The primary fights eating up time and space for Republican candidates have to stop.
Todd Akin did not think through his messaging. He forgot to review and vet his previous voting record. Sharron Angle lost the angle on her ground game. In spite of an excellent debate against Harry Reid, her off-skewed remarks about race and her lack of grassroots connections created problems for her
There must be a better way for conservative primary voters to elect the most electable conservative to higher office.
So far, voters and party leaders, and grass-roots enthusiasts have been focusing on the credentials, the beliefs, the platforms of each candidate.
Such scrutiny creates more divisions upon voting time, and those candidates who fail the primary because they are too conservative or not conservative enough end up turning down the vote.
Instead of focusing strictly on ideology, the so-far preferred method of vetting, Republican party leaders and local activists should focus on three different issues:
Is the candidate consistent? Do they hold views in line (basically) with the party platform? Do they support their like-minded colleagues, even if they disagree on key issues? US Senator Lindsey Graham is inconsistent. He has hammered his Republican colleagues for not going along to get along with the Democratic majority. Liz Cheney is challenging Mike Enzi for being a “go along” conservative, voting to raise the debt ceiling without supporting requisite cuts in spending.
Regarding consistency, primary voters should assess the positions held by the candidate in previous offices. They can look over the candidate’s voting record. If the candidate had a change of heart on an issue, and can explain why without sounding like a hollow opportunist, such candor can create a winning opportunity rather than set up him for a loss.
Is the primary candidate connected? Does the candidate have a working electronic network to reach out to voters? Does the candidate have a website, a campaign headquarters? How well does the candidate know other party leaders? What kinds of endorsements has the candidate received? Are they seeking more? Mitt Romney refused to use technology in the massive manner employed by the Obama campaign network. He refused to vet his image so that he would not come off as some aloof elitist reaching down to the masses. Ronald Reagan connected with everyone, no matter what their background. He affirmed that America’s best days were still ahead, and everyone could have a part.
Is the candidate competent? Can the candidate communicate with voters, with party leaders, with the opposition? Has the candidate articulates their policies and platform without needless mistakes? No "legitimate rape", please. Does the candidate have a sticky voting record which may compromise their stance on issues? Romney had a moderate record on key issues, but he fumbled his explanations, then tacked too far to the right to return to the center and retain the trust of independents or even conservative voters with grave misgivings about the man.
The current Governor of North Carolina, Pat McCrory, had to think through his views for his second run for office in 2012. He resisted hitting heavy on the social issues, and he stayed on message with all North Carolinians: jobs and the economy.
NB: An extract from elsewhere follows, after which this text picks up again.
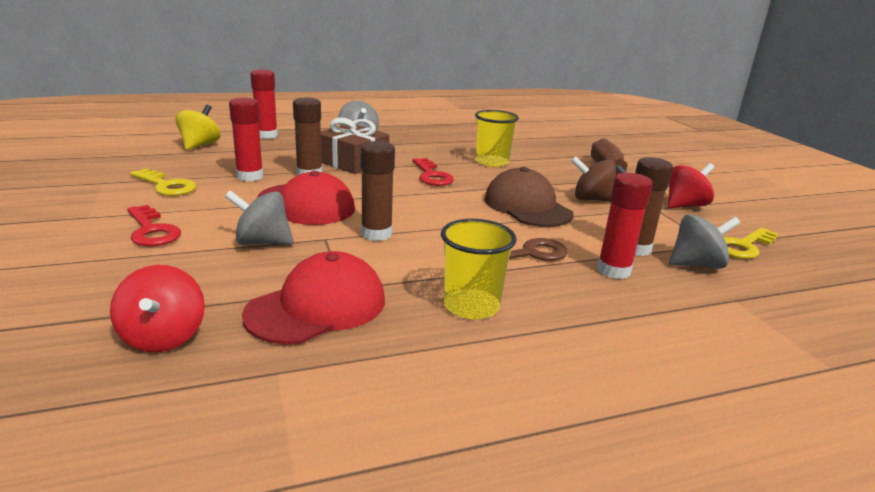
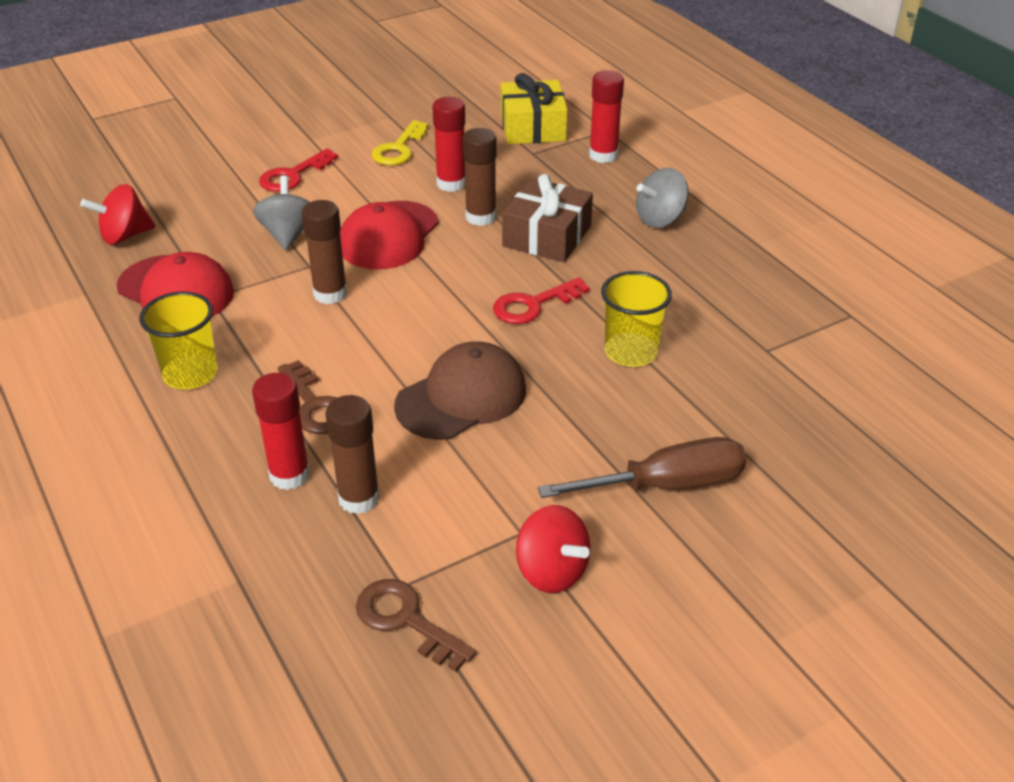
camera: 80 degrees right, 15 degrees up
(200, 145) = (533, 127): yellow spinning top -> yellow gift
(592, 199) = (522, 461): brown spinning top -> none
(696, 265) = (327, 556): grey spinning top -> none
(743, 246) = (406, 620): yellow key -> brown key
Let's take the perfect example of a candidate who failed these three criteria: 2010 Delaware US Senate candidate Christine O'Donnell.
She was inconsistent. She claimed to be a limited government conservative, yet at the same time she was suing a conservative Delaware think tank of gender discrimination. She was also under investigation for mismanaging campaign funds. Can voters trust a candidate who cannot account for campaign contributions? While claiming to be conservative, she was going out of her way on talk-shows to discourage young people from gratifying themselves. Such moralized interventionism has turned off young voters to the GOP.
O'Donnell was not connected. She did not have the state-wide network and name recognition of at-large House Rep Mike Castle. People knew her as some lady who had run for US Senate twice before, and lost. She had contributed very little to the Delaware community. She had no prior public service experience to ingratiate her to voters, either.
Above all, O'Donnell was not competent. She had made frequent guest appearance on faux-libertarian Bill Maher's political hackfest "Real Time". Her comments were outrageous, uninformed, and just plain embarrassing. She had misrepresented her previous election losses, claiming that she had one two out of three counties in Delaware, even though she had lost every election, nonetheless. She made frequent gaffes during her debates with Democratic candidate Chris Coons. She pretended to be Sarah Palin, then released a commercial in which she affirmed: "I am not a witch."
Worst of all, though, the TEA Party movement discredited its credibility in endorsing O'Donnell since she was an unfit laughing-stock running for a real office.
TEA Party elements, along with social conservatives and Establishment figures, most tailor every primary fight along the lines of the candidates' consistency, connections, and competence. Such parameters will assist party leaders and primary voters to support the conservative who is the most electable.